- REQUEST 1 -
In the Halloween countdown post, reproduce the passage between "# 44 Days till" and "Spooky Favorites (1999)", inclusive, substituting "tapes" for "cassettes".
- REQUEST 2 -
Answer these questions about the Halloween countdown post:
(a) What song does Grimace sing on Side A of the McDonald's cassette?
(b) How long is the run of scary sounds on Side B?
(c) In what year did Spooky Favorites come out?
- REQUEST 3 -
Extend the Halloween countdown post, picking up from where it stops.
───── DOCUMENT SECTION ─────
# 44 Days till Halloween



## Dinosaur1972 (Mar 28, 2007)

44 Days till Halloween
9/17/2013

*McDonald's Scary Sound Effects Cassette (1995)
*I’m so glad there are people in this world that commit old cassettes to mp3 format and share with the world. This cracks me up. On Side A, Grimace sings a song called “I Scare Myself” which is pretty funny. Side B is a whopping 5 minutes of scary sounds.

*Music for Little People - Spooky Favorites (1999)
*This one is pretty cute, and also geared to the really really young. “If You’re Scary and You Know It”, “5 Little Pumpkins”, it’s not bad. It mostly consists of familiar tunes with Halloween lyrics. Some songs are sung by kids, and they actually sound like kids – not the kid-choruses you hear during Kidz Bop. I like “The Thing” and “There Was An Old Woman (All Skin and Bones)”… classics.
───── GIVEN INFORMATION ─────
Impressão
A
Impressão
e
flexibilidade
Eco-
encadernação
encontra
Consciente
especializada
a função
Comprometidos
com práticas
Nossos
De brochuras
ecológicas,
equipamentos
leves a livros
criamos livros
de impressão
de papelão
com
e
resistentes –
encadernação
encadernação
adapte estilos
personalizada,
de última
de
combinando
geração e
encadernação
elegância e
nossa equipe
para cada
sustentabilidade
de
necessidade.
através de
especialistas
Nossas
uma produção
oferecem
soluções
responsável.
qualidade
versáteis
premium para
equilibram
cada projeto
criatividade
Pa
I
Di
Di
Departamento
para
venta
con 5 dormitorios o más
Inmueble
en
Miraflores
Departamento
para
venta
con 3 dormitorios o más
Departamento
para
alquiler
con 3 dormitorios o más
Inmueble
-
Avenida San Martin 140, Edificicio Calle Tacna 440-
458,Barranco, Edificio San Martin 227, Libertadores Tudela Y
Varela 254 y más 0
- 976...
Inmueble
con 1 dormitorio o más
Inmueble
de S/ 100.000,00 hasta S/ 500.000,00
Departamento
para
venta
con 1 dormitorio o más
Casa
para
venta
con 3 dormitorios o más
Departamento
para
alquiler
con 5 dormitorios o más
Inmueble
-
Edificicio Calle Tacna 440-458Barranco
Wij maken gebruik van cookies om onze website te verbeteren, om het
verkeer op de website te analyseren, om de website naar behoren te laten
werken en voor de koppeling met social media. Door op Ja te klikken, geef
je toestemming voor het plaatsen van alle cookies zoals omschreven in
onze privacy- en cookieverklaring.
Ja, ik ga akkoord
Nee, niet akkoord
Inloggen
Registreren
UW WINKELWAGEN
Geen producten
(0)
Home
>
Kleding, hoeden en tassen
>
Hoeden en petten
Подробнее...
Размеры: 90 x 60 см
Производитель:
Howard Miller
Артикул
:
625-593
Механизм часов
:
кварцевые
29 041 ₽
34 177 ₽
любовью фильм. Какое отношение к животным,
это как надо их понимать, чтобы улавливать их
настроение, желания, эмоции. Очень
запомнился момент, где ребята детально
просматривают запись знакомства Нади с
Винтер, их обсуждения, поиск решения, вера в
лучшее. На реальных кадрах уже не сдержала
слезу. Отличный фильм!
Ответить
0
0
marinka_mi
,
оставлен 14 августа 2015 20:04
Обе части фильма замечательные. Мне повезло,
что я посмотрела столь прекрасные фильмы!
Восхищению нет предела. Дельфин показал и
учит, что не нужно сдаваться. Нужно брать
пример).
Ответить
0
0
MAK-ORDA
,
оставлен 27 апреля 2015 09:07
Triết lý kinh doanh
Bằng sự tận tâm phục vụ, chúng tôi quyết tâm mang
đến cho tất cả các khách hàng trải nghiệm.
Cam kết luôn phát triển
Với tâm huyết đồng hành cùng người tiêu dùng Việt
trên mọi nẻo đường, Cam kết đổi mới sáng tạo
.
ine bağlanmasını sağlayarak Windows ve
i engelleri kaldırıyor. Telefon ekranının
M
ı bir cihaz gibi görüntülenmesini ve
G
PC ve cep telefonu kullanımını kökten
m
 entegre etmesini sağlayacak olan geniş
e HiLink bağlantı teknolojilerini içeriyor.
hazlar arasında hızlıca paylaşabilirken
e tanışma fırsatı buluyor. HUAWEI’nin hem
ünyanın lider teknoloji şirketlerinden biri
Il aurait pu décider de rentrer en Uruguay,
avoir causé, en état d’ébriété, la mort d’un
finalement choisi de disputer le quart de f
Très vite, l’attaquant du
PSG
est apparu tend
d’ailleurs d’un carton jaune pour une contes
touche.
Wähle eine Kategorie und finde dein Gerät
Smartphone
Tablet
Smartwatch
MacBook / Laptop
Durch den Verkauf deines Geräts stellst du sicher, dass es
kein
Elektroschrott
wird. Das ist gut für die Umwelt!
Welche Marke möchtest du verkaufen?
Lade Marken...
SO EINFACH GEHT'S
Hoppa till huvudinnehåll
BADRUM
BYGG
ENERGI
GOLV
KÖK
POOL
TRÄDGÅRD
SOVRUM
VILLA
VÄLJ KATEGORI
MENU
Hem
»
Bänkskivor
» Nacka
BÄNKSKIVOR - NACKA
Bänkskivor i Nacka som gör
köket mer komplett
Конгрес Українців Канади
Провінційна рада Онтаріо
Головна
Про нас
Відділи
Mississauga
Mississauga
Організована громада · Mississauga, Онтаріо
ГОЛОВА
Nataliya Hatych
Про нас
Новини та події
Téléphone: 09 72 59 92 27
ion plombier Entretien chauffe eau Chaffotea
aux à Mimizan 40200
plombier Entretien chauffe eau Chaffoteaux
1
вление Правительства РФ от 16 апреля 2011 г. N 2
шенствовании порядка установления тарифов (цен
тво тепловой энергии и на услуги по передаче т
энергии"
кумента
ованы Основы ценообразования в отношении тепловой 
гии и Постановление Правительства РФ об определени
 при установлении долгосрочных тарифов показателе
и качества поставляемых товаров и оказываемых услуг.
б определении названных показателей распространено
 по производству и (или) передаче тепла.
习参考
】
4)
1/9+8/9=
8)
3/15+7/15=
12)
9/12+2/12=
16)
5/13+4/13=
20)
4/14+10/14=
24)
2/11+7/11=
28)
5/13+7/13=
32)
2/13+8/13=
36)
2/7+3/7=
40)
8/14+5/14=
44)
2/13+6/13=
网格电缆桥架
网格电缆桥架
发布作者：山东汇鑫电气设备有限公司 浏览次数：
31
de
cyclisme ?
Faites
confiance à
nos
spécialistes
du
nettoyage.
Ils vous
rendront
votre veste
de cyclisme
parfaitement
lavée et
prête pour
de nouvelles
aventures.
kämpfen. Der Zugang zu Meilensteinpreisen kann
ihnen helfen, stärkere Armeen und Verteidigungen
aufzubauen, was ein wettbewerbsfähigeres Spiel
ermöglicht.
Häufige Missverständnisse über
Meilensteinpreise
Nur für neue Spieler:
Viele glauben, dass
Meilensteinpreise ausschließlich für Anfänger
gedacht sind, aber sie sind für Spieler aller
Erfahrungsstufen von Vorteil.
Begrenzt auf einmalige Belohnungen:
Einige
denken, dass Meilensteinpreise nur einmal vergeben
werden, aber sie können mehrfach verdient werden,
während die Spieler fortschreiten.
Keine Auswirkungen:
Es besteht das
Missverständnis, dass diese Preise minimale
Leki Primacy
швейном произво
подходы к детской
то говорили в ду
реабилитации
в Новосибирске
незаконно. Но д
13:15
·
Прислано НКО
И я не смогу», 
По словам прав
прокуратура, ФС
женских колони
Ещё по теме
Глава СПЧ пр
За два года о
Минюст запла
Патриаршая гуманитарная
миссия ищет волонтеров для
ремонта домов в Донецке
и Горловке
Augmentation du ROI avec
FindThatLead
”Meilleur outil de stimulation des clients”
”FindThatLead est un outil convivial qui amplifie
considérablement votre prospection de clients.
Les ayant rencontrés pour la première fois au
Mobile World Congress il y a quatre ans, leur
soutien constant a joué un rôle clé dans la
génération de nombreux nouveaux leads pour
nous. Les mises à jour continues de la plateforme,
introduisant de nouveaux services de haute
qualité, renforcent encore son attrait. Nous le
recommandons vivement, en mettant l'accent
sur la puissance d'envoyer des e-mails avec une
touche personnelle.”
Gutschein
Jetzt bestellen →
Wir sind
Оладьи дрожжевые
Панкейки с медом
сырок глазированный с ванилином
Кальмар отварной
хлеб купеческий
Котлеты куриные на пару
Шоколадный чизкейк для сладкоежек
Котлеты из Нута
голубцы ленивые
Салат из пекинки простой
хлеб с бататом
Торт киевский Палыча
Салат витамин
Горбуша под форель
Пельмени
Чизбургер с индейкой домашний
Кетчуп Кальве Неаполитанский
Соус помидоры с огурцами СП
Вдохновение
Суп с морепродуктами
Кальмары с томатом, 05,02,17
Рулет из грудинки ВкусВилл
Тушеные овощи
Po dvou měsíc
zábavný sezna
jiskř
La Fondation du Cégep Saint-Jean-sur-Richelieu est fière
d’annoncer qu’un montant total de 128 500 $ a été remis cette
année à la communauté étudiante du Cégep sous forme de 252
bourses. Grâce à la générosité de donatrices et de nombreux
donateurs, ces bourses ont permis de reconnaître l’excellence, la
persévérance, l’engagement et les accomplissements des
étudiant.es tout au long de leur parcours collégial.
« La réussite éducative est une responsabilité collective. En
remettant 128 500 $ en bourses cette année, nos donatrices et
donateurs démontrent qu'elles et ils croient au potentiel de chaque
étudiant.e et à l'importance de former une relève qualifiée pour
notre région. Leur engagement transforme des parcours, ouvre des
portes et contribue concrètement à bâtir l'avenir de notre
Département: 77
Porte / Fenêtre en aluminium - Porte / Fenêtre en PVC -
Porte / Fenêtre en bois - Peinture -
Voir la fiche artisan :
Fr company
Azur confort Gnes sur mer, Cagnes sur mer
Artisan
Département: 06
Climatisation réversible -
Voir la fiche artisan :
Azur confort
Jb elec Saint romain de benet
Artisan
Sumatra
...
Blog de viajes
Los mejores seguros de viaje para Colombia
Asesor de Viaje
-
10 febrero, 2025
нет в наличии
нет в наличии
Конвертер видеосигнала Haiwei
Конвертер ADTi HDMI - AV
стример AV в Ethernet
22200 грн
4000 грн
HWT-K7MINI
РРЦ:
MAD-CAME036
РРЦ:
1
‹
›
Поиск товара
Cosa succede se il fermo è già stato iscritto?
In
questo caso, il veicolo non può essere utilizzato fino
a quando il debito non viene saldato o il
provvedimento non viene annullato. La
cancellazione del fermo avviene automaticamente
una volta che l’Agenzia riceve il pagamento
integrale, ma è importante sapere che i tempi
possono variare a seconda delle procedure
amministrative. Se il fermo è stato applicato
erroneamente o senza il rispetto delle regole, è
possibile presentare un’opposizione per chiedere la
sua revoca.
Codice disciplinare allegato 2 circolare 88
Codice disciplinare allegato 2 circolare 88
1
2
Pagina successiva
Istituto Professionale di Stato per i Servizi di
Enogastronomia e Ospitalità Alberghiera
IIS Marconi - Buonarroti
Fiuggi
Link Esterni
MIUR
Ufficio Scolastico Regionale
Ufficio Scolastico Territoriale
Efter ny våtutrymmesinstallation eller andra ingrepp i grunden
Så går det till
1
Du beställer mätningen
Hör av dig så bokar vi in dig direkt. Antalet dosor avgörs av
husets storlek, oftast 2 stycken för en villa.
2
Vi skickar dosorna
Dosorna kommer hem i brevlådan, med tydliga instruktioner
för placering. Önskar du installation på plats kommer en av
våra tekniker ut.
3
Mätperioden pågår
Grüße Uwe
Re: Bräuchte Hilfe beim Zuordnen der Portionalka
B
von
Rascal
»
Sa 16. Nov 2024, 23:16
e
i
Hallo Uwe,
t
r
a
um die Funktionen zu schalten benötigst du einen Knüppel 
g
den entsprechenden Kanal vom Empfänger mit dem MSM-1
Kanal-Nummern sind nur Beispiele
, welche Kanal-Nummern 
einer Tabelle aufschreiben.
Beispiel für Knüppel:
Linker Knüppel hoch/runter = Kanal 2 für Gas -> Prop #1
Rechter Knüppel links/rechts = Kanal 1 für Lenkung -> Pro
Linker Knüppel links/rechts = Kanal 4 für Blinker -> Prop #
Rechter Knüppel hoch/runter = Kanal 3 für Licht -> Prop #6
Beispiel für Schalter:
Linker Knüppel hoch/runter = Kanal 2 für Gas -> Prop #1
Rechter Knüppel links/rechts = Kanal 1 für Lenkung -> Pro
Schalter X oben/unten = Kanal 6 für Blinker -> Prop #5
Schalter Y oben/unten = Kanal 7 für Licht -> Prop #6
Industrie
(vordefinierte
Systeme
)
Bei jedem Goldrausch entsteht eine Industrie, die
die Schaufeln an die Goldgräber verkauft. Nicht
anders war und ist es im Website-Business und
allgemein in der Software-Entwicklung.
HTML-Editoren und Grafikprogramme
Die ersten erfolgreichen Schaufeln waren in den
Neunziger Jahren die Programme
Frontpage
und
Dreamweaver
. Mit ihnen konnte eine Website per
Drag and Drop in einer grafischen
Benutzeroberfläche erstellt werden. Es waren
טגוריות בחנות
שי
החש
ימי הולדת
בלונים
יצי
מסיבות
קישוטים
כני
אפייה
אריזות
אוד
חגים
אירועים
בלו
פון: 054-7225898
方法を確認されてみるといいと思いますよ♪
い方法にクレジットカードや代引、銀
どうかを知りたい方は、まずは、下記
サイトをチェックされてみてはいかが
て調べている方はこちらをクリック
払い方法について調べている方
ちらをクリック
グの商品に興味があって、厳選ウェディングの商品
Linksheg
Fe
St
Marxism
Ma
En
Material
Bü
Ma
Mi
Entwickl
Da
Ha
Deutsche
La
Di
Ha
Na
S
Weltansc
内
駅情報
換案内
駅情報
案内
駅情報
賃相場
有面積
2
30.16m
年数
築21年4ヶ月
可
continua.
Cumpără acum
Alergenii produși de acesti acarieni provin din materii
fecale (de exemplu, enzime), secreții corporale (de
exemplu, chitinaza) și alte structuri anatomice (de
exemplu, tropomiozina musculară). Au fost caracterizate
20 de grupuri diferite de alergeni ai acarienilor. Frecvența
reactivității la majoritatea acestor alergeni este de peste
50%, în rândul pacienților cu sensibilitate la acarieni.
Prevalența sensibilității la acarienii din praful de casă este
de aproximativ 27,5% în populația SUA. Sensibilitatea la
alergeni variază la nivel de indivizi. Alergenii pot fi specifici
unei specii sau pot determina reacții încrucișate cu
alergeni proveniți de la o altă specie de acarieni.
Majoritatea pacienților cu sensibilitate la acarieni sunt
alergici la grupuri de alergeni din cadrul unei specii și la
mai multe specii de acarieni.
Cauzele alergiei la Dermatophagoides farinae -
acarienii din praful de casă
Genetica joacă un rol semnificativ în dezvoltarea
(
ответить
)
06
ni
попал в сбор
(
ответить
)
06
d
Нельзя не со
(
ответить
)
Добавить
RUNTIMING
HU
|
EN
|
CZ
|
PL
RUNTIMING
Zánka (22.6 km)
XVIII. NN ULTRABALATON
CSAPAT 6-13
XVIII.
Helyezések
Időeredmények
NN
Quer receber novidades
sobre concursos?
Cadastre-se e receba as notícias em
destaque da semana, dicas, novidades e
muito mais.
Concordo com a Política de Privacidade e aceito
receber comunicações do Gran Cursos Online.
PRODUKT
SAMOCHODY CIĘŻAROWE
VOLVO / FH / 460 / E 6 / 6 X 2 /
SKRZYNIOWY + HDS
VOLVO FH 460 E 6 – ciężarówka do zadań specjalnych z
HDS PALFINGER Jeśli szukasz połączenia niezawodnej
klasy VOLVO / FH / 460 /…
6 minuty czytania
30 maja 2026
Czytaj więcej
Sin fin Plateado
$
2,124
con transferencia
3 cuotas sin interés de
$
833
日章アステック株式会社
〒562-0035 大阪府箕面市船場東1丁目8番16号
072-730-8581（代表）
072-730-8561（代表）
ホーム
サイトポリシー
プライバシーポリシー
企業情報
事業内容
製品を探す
─────
- WRITTEN RESPONSE 1 -
# 44 Days till Halloween



## Dinosaur1972 (Mar 28, 2007)

44 Days till Halloween
9/17/2013

*McDonald's Scary Sound Effects Cassette (1995)
*I’m so glad there are people in this world that commit old tapes to mp3 format and share with the world. This cracks me up. On Side A, Grimace sings a song called “I Scare Myself” which is pretty funny. Side B is a whopping 5 minutes of scary sounds.

*Music for Little People - Spooky Favorites (1999)

- WRITTEN RESPONSE 2 -
(a) "I Scare Myself"
(b) 5 minutes
(c) 1999

- WRITTEN RESPONSE 3 -
*Oscar Brand And His Young Friends - Trick or Treat: Hallowe'en Celebrated in Story & Song (1979)
*Another classic. Reminds me of Dean Gitter … just a man and his guitar, singing spooky folk songs. Oscar gets help in some of the choruses by some kids. Good songs that tell good stories, this is a good listen.

*Pat Patrick - Monsters and Monstrous Things (1983)
*These must be original songs (I haven’t heard them anywhere else) … they just aren’t very GOOD songs. (One exception … “Monsters In My Room” … isn’t awful.) They’re kind of boring songs. The horn section is pretty good … anything like this produced now would use crappy synthesized horns instead of the real deal.

*Paul Hecht & Carole Danel - Selections From the Haunted House and Other Spooky Poems and Tales (1970)
*I LOVE THIS ONE. It’s dreadfully short … it’s pretty much all short poems with a couple of ghost stories. Some are clever and funny, some are pretty spooky … this was back when it was OK to scare a kid, just a little. Might be my favorite telling of “The Velvet Ribbon”, and there are two other very scary stories … “The Erl-King” and “The Cradle That Rocked By Itself”. 

*Peter Pan Records - Monster Mash (1977)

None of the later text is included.